Overall Jeep brand sales are off by 12% compared with the same period last year.

Meanwhile, over at Ram, it is only off 2%–but it would seem that it should be up.

For example, Ford truck sales are up 23.1%. GM also shows black ink for truck sales, with all flavors of Silverado being up 1.6% in H1 and the Sierra portfolio up 20.2%.

What is strange about the Ram numbers is that the Ram pickup is down 9% for H1 and the only reason why the brand isn’t down more is because the two commercial trucks on offer—the ProMaster Van and the ProMaster City—are both up, 50% for the Van and 70% for the City.

As for the other FCA US brands, that Durango has really boosted Dodge H1 results: up 31%.

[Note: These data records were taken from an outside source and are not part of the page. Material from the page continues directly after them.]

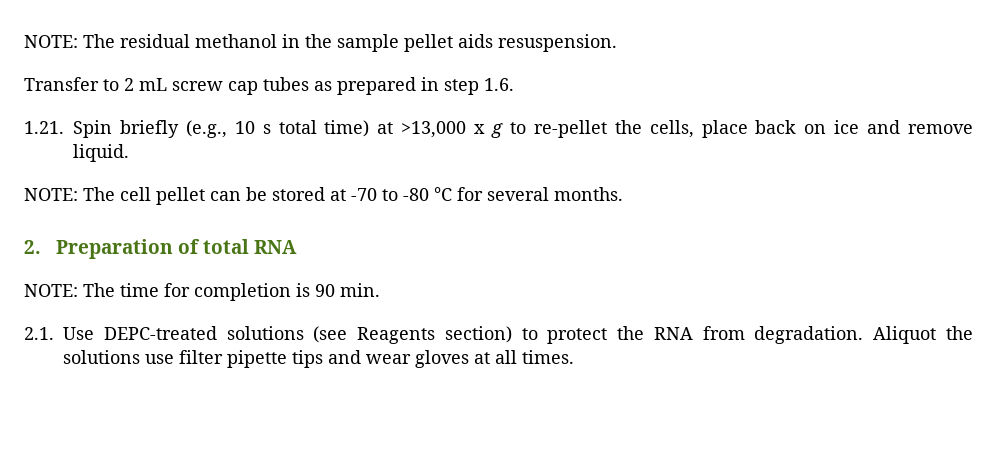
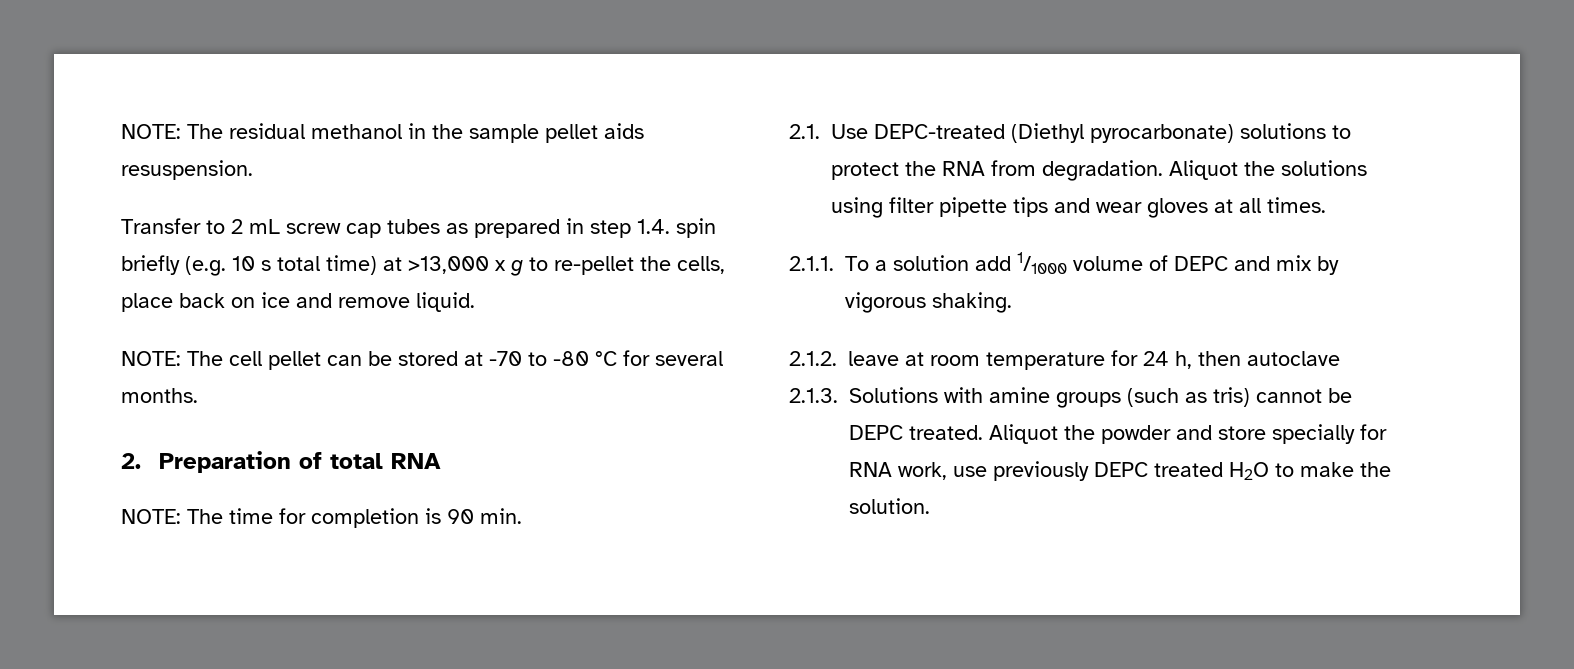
[484,78,514,91] [24,120,227,138] 1.6. // 1.21. Spin briefly (e.g., -> [637,218,716,238] [121,255,226,276] 1.4. spin briefly (e.g.
[226,326,512,344] solutions (see Reagents section) -> [1011,123,1326,143] (Diethyl pyrocarbonate) solutions
[145,354,174,364] use -> [831,197,883,218] using
(574, 357) none -> [789,252,1339,275] [845,292,1012,313] [789,350,1340,370] [789,387,1352,408] [849,424,1387,444] [849,461,1391,481] [849,498,930,514] // 2.1.1. To a solution add 1/1000 volume of DEPC and mix by vigorous shaking. // 2.1.2. leave at room temperature for 24 h, then autoclave // 2.1.3. Solutions with amine groups (such as tris) cannot be DEPC treated. Aliquot the powder and store specially for RNA work, use previously DEPC treated H2O to make the solution.

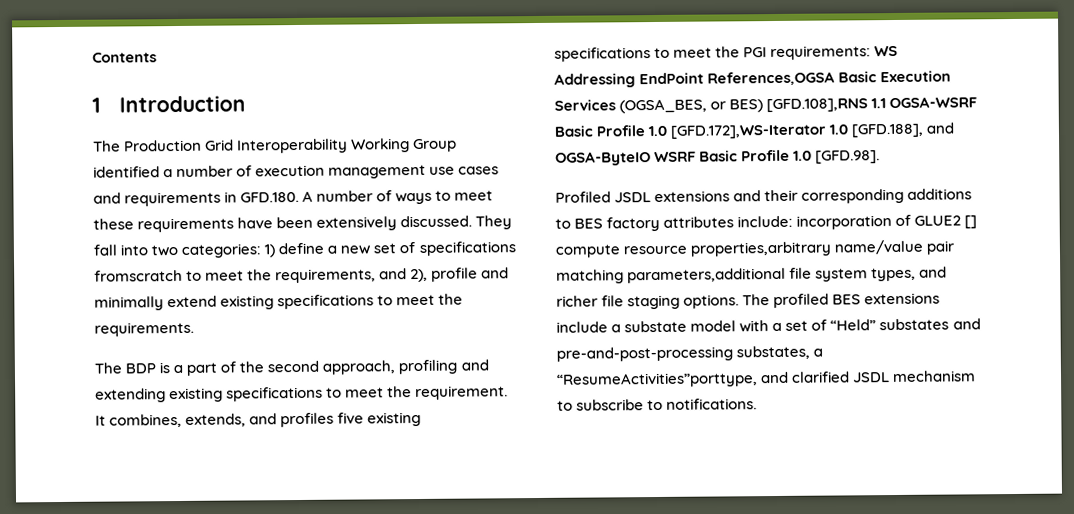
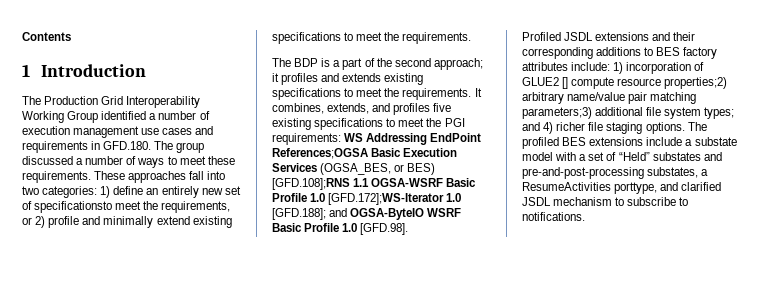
[302,190,314,202] A -> [154,141,205,153] [22,156,84,165] The group discussed a
[137,215,513,233] requirements have been extensively discussed. They -> [22,171,187,183] requirements. These approaches
[327,245,338,254] a -> [146,186,199,198] an entirely
[418,241,516,256] [94,269,203,282] specifications fromscratch to -> [34,201,113,213] specificationsto
[379,268,429,283] and 2), -> [22,216,46,228] or 2)
[322,359,489,375] [95,385,509,403] approach, profiling and extending existing specifications to meet the requirement. -> [433,58,483,70] [272,73,424,85] [272,88,472,100] approach; it profiles and extends existing specifications to meet the requirements.
[707,71,836,86] References,OGSA -> [272,148,368,159] References;OGSA
[766,98,869,113] [GFD.108],RNS -> [272,178,350,190] [GFD.108];RNS
[670,123,925,139] [GFD.172],WS-Iterator 1.0 [GFD.188], -> [328,193,462,205] [272,208,326,220] [GFD.172];WS-Iterator 1.0 [GFD.188];
(794, 221) none -> [613,62,624,74] 1)
[690,241,832,257] properties,arbitrary -> [664,77,728,89] [522,92,564,104] properties;2) arbitrary
[627,266,948,284] parameters,additional file system types, and -> [522,107,735,119] [522,122,554,134] parameters;3) additional file system types; and 4)
[556,372,758,388] “ResumeActivities”porttype, -> [522,182,658,194] ResumeActivities porttype,

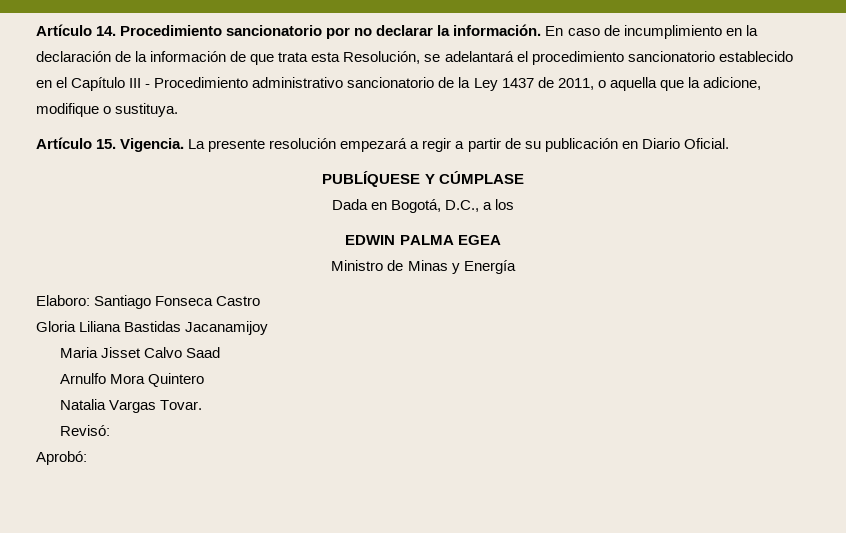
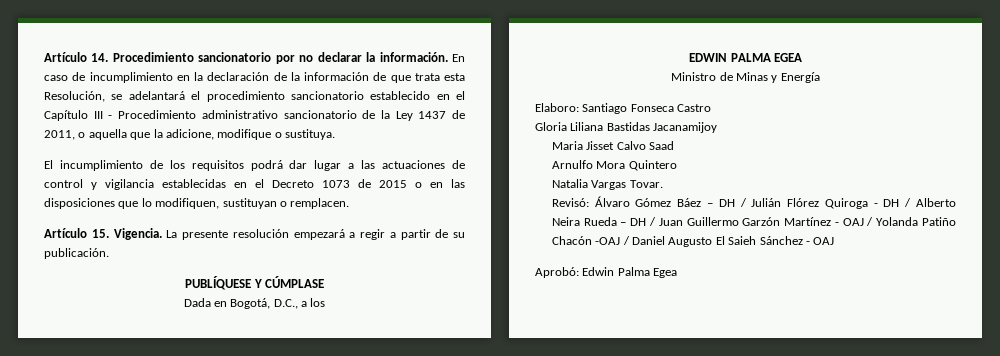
(179, 110) none -> [44,160,466,171] [44,179,465,190] [44,198,350,209] // El incumplimiento de los requisitos podrá dar lugar a las actuaciones de control y vigilancia establecidas en el Decreto 1073 de 2015 o en las disposiciones que lo modifiquen, sustituyan o remplacen.
[544,138,729,152] publicación en Diario Oficial. -> [44,248,109,259] publicación.
[36,451,87,465] // Aprobó: -> [594,196,956,209] [551,217,956,226] [551,236,835,247] [535,267,678,278] Álvaro Gómez Báez – DH / Julián Flórez Quiroga - DH / Alberto Neira Rueda – DH / Juan Guillermo Garzón Martínez - OAJ / Yolanda Patiño Chacón -OAJ / Daniel Augusto El Saieh Sánchez - OAJ // Aprobó: Edwin Palma Egea

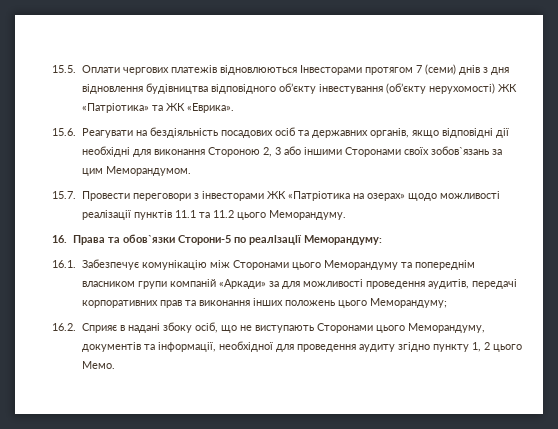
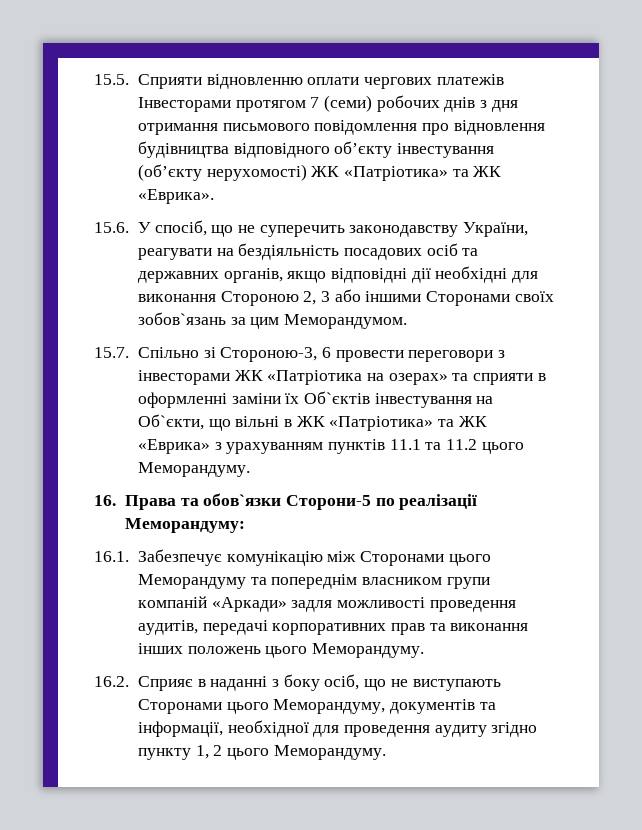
[81,65,120,73] Оплати -> [137,74,360,89] Сприяти відновленню оплати
[219,65,297,75] відновлюються -> (504, 79) none
(456, 69) none -> [376,95,440,112] робочих
(509, 71) none -> [137,120,449,135] отримання письмового повідомлення про
[81,128,133,138] Реагувати -> [137,220,529,237] [137,248,212,260] У спосіб, що не суперечить законодавству України, реагувати
[81,191,130,201] Провести -> [137,347,404,362] Спільно зі Стороною-3, 6 провести
[407,191,500,201] [81,210,131,220] щодо можливості реалізації -> [452,373,546,385] [137,391,494,408] [137,414,487,431] [137,439,324,454] та сприяти в оформленні заміни їх Об`єктів інвестування на Об`єкти, що вільні в ЖК «Патріотика» та ЖК «Еврика» з урахуванням
[268,281,300,289] за для -> [291,600,333,612] задля
[369,298,447,308] Меморандуму; -> [311,643,424,658] Меморандуму.
[127,322,192,333] надані збоку -> [210,674,320,691] наданні з боку
[81,361,115,369] Мемо. -> [273,745,386,760] Меморандуму.

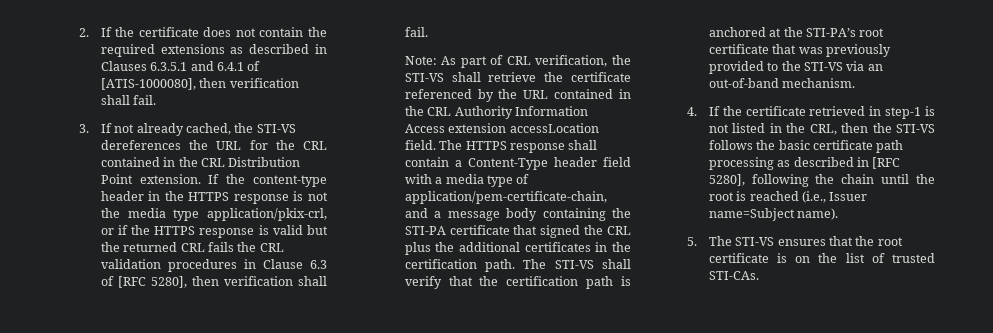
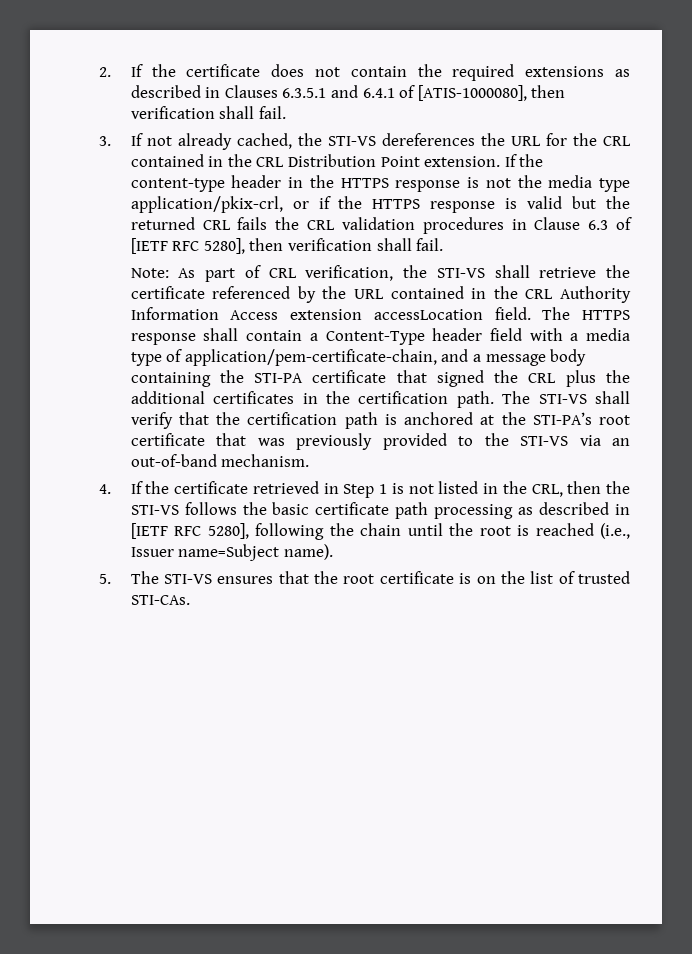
[117,276,146,288] [RFC -> [130,238,200,254] [IETF RFC
[885,107,922,119] step-1 -> [343,484,388,498] Step 1
[872,157,901,169] [RFC -> [130,523,202,539] [IETF RFC

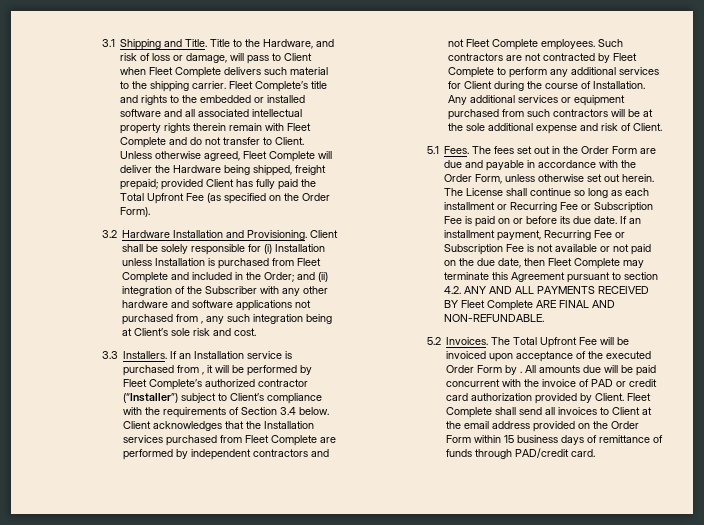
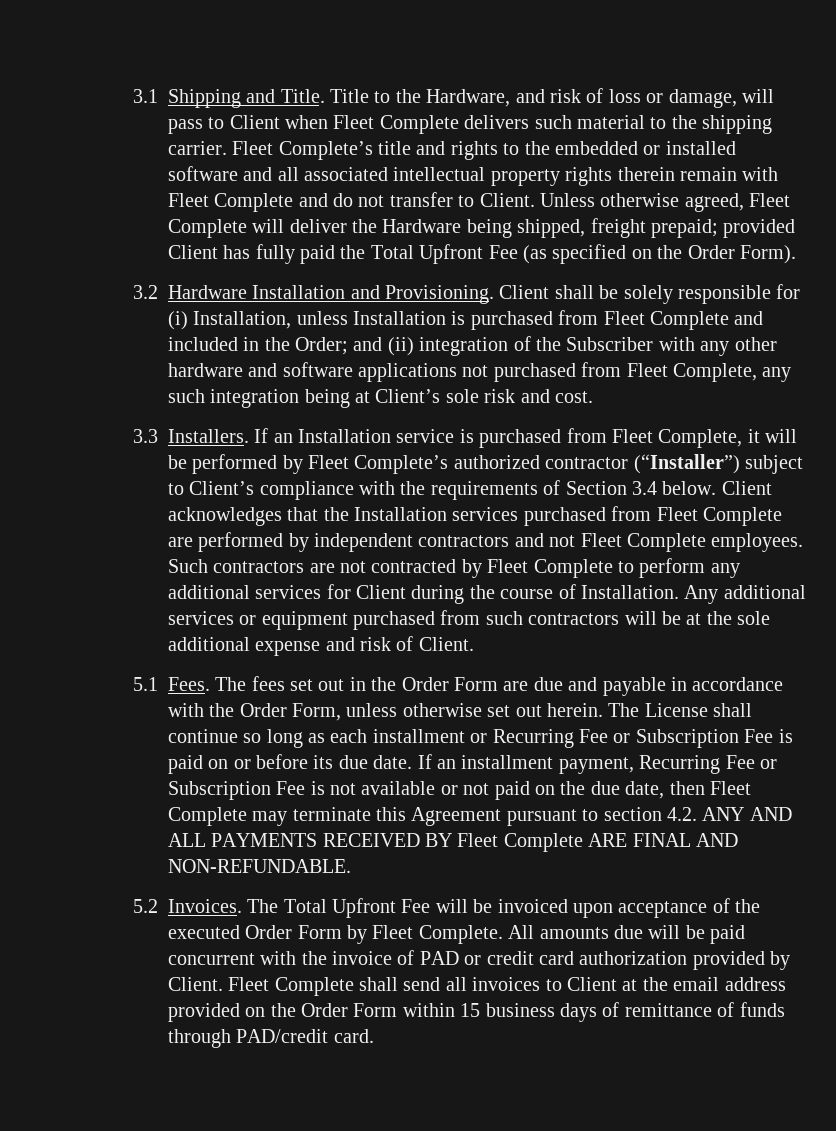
[275,244,326,252] Installation -> [193,311,292,329] Installation,
[201,321,204,324] , -> [626,363,757,382] Fleet Complete,
[202,372,205,375] , -> [611,429,743,448] Fleet Complete,
[520,371,523,373] . -> [372,925,503,944] Fleet Complete.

Even Chrysler brand is up 23% thanks entirely to the Pacifica minivan, which is up 26%. The only other vehicle in the Chrysler showroom is the 300, which is (a) down 5% for H1. And given that for the first half there were 73,845 Pacificas sold and 7,197 300s. . .well, it makes one wonder about the on-going value of the Chrysler brand.

So maybe a few years from now that shorthand identifier for the company will be something else. But what that is isn’t entirely clear at this point.